In a pipeline to align NGS data I have a helper method to create the string that will be used to inform the Read Group line to the aligner.
Usually I run the pipeline for several dozens of samples (even hundreds) simultaneously.
The issue is that, for some samples, the RG line appears with duplicate parts.
The method I’m using is:
def generate_rg_line(def meta) {
rg_line = "@RG"
rg_line = "${rg_line}\\tID:${meta.id}"
rg_line = "${rg_line}\\tSM:${meta.Sample}"
rg_line = "${rg_line}\\tLB:${meta.Library}"
rg_line = "${rg_line}\\tPU:${meta.PlatformUnit}"
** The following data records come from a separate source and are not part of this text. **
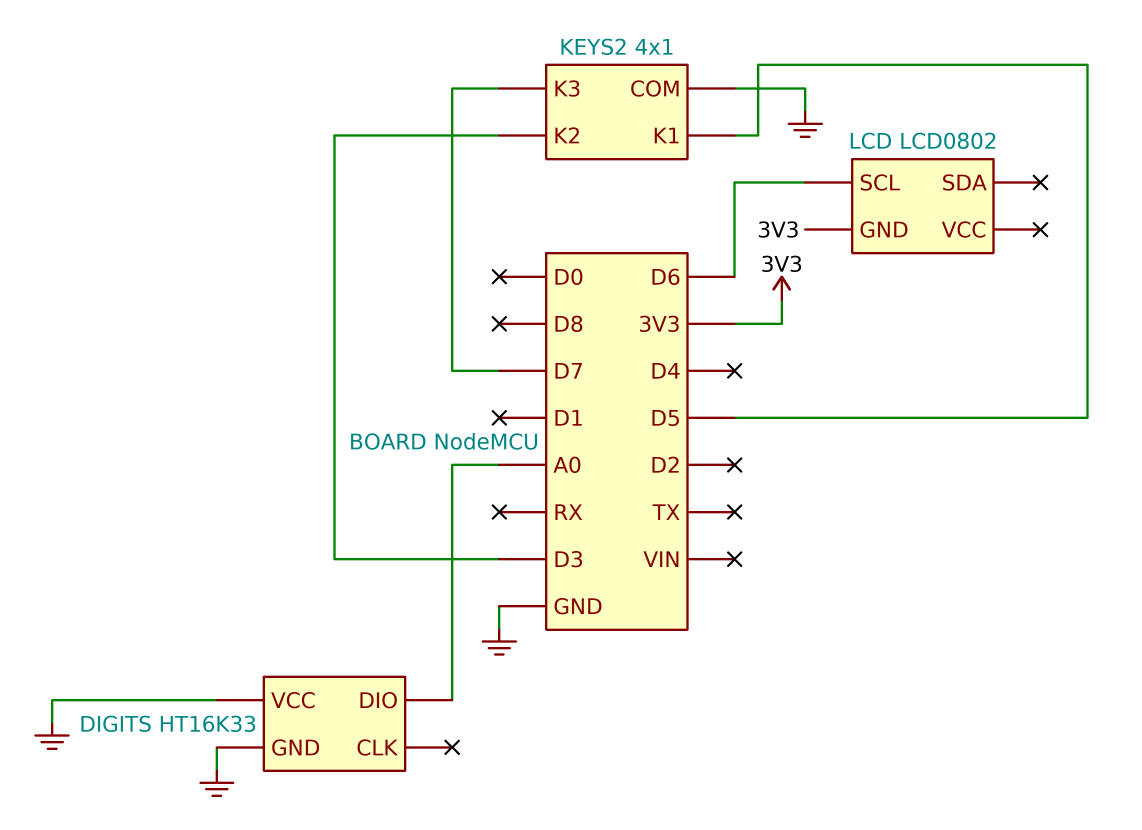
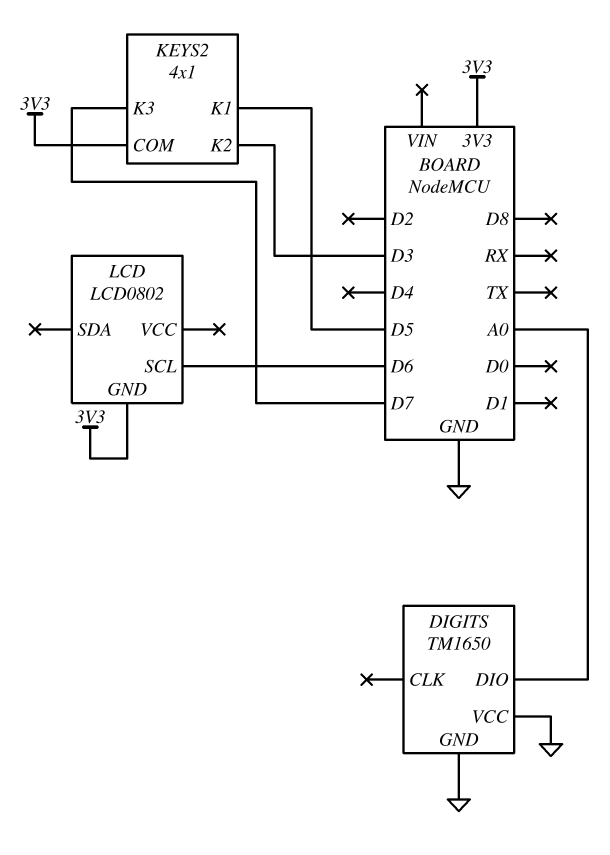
DIGITS: HT16K33 -> TM1650
KEYS2 pin COM: GND -> 3V3

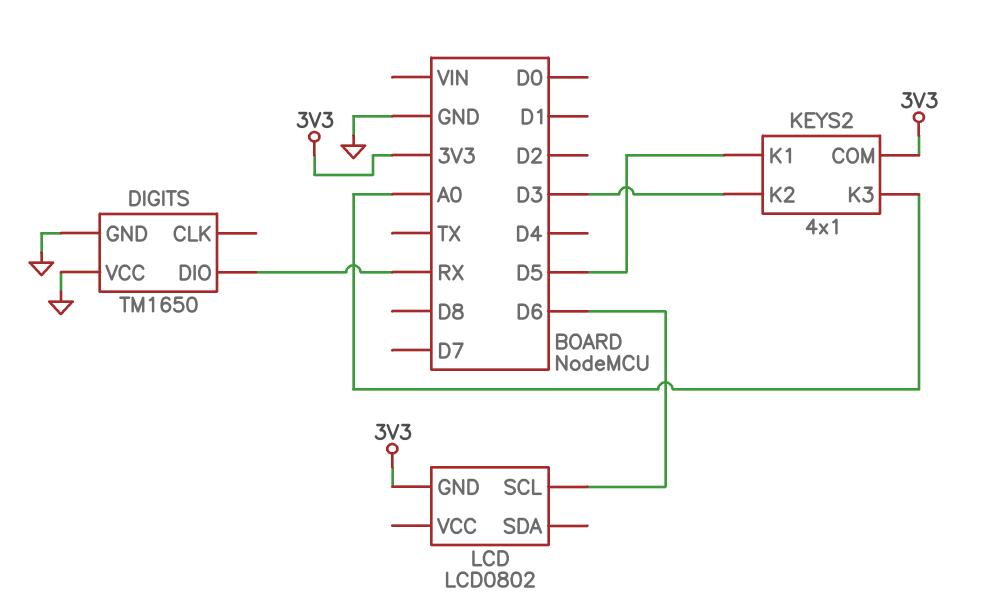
DIGITS pin DIO: A0 -> RX
KEYS2 pin K3: D7 -> A0

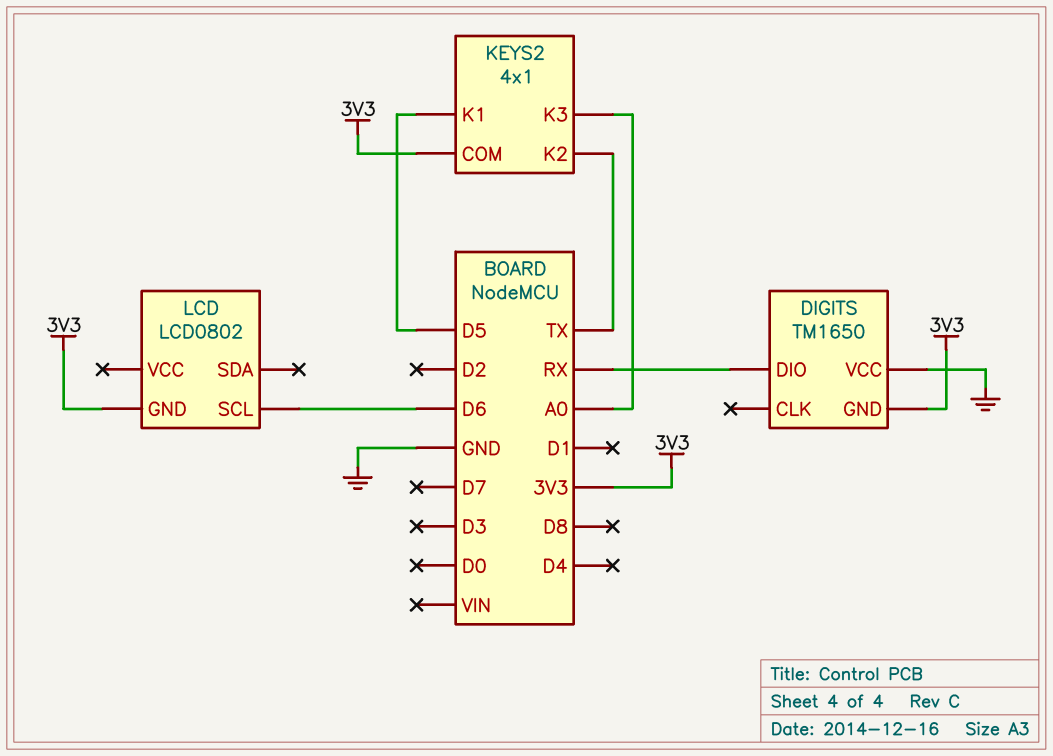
DIGITS pin GND: GND -> 3V3
KEYS2 pin K2: D3 -> TX

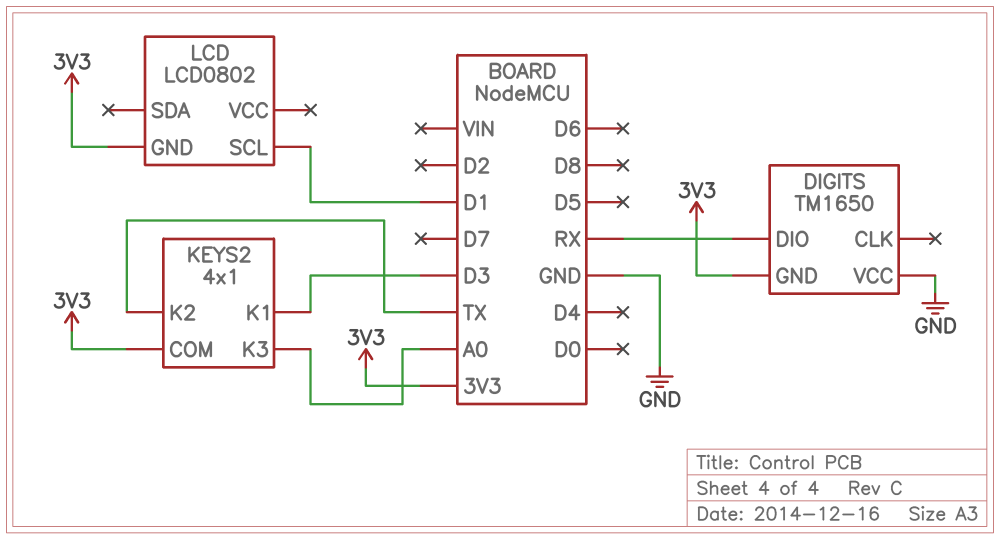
KEYS2 pin K1: D5 -> D3
LCD pin SCL: D6 -> D1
rg_line = meta.Center ? "${rg_line}\\tCN:${meta.Center}" : rg_line
rg_line = meta.Description ? "${rg_line}\\tDS:${meta.Description}" : rg_line
rg_line = meta.Date ? "${rg_line}\\tDT:${meta.Date}" : rg_line
rg_line = meta.FlowOrder ? "${rg_line}\\tFO:${meta.FlowOrder}" : rg_line
rg_line = meta.Program ? "${rg_line}\\tPG:${meta.Program}" : rg_line
rg_line = meta.Platform ? "${rg_line}\\tPL:${meta.Platform}" : rg_line
rg_line = meta.PlatformModel ? "${rg_line}\\tPM:${meta.PlatformModel}" : rg_line
rg_line = meta.Barcode ? "${rg_line}\\tBC:${meta.Barcode}" : rg_line
rg_line = meta.KeySequence ? "${rg_line}\\tKS:${meta.KeySequence}" : rg_line
rg_line = meta.InsertSize ? "${rg_line}\\tPI:${meta.InsertSize}" : rg_line
return rg_line
}
And I found generated files with the following data:
@RG ID:555555 SM:ABCDEF LB:GHIJK PU:HHHHHDSXC_4_1 CN:CENTER DS:Homo sapiens DT:2024-10-11T14:15:17 PL:ILLUMINA PM:NS6000 DS:Homo sapiens DT:2024-10-11T14:15:17 PL:ILLUMINA PM:NS6000
You can see that the first half is fine, but then we have a second copy of DS:Homo sapiens DT:2024-10-11T14:15:17 PL:ILLUMINA PM:NS6000
, which is the same as before and also not a whole copy, just four tags.
Any idea of why I could be getting this weird behavior?